Work instructions
Nothing but an exact repetition of the listing should be returned.

Available data

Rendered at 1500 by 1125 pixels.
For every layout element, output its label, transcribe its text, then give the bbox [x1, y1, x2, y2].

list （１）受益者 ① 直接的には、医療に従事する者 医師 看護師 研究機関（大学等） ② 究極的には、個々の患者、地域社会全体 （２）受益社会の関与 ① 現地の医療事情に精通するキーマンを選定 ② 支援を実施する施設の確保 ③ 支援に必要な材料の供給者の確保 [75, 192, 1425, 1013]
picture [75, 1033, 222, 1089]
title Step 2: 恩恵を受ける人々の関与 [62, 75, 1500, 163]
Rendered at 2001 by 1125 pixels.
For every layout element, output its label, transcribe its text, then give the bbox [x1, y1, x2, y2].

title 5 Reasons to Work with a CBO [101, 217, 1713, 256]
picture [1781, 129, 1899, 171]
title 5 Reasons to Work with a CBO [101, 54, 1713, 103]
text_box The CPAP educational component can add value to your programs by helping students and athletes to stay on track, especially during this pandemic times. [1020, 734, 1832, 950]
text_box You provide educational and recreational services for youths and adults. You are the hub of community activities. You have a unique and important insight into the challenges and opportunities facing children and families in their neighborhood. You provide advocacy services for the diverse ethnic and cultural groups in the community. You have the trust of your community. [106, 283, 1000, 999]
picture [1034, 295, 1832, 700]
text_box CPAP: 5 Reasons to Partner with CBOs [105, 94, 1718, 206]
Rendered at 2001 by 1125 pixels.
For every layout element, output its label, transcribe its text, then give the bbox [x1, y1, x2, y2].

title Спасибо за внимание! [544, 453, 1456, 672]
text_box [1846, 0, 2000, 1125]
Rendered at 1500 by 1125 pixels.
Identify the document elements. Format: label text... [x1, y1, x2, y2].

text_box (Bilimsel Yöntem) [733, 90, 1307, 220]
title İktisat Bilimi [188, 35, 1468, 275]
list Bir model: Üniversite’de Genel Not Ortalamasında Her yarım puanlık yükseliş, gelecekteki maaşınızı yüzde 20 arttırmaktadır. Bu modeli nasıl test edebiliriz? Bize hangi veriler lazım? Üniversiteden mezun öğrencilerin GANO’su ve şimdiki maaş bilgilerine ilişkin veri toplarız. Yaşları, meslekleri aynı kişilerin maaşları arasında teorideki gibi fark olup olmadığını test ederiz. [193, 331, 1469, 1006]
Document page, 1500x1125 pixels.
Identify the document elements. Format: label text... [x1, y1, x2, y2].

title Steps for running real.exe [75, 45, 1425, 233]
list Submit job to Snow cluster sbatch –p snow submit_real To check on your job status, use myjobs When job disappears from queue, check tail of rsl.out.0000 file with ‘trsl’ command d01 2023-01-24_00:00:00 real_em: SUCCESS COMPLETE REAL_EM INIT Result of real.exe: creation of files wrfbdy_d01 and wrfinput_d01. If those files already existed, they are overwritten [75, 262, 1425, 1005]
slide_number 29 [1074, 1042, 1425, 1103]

Reply
Rendered at 1500 by 1125 pixels.
For every layout element, output its label, transcribe its text, then give the bbox [x1, y1, x2, y2].

list （１）受益者 ① 直接的には、医療に従事する者 医師 看護師 研究機関（大学等） ② 究極的には、個々の患者、地域社会全体 （２）受益社会の関与 ① 現地の医療事情に精通するキーマンを選定 ② 支援を実施する施設の確保 ③ 支援に必要な材料の供給者の確保 [75, 192, 1425, 1013]
picture [75, 1033, 222, 1089]
title Step 2: 恩恵を受ける人々の関与 [62, 75, 1500, 163]
Rendered at 2001 by 1125 pixels.
For every layout element, output its label, transcribe its text, then give the bbox [x1, y1, x2, y2].

title 5 Reasons to Work with a CBO [101, 217, 1713, 256]
picture [1781, 129, 1899, 171]
title 5 Reasons to Work with a CBO [101, 54, 1713, 103]
text_box The CPAP educational component can add value to your programs by helping students and athletes to stay on track, especially during this pandemic times. [1020, 734, 1832, 950]
text_box You provide educational and recreational services for youths and adults. You are the hub of community activities. You have a unique and important insight into the challenges and opportunities facing children and families in their neighborhood. You provide advocacy services for the diverse ethnic and cultural groups in the community. You have the trust of your community. [106, 283, 1000, 999]
picture [1034, 295, 1832, 700]
text_box CPAP: 5 Reasons to Partner with CBOs [105, 94, 1718, 206]
Rendered at 2001 by 1125 pixels.
For every layout element, output its label, transcribe its text, then give the bbox [x1, y1, x2, y2].

title Спасибо за внимание! [544, 453, 1456, 672]
text_box [1846, 0, 2000, 1125]
Rendered at 1500 by 1125 pixels.
Identify the document elements. Format: label text... [x1, y1, x2, y2].

text_box (Bilimsel Yöntem) [733, 90, 1307, 220]
title İktisat Bilimi [188, 35, 1468, 275]
list Bir model: Üniversite’de Genel Not Ortalamasında Her yarım puanlık yükseliş, gelecekteki maaşınızı yüzde 20 arttırmaktadır. Bu modeli nasıl test edebiliriz? Bize hangi veriler lazım? Üniversiteden mezun öğrencilerin GANO’su ve şimdiki maaş bilgilerine ilişkin veri toplarız. Yaşları, meslekleri aynı kişilerin maaşları arasında teorideki gibi fark olup olmadığını test ederiz. [193, 331, 1469, 1006]
Document page, 1500x1125 pixels.
Identify the document elements. Format: label text... [x1, y1, x2, y2].

title Steps for running real.exe [75, 45, 1425, 233]
list Submit job to Snow cluster sbatch –p snow submit_real To check on your job status, use myjobs When job disappears from queue, check tail of rsl.out.0000 file with ‘trsl’ command d01 2023-01-24_00:00:00 real_em: SUCCESS COMPLETE REAL_EM INIT Result of real.exe: creation of files wrfbdy_d01 and wrfinput_d01. If those files already existed, they are overwritten [75, 262, 1425, 1005]
slide_number 29 [1074, 1042, 1425, 1103]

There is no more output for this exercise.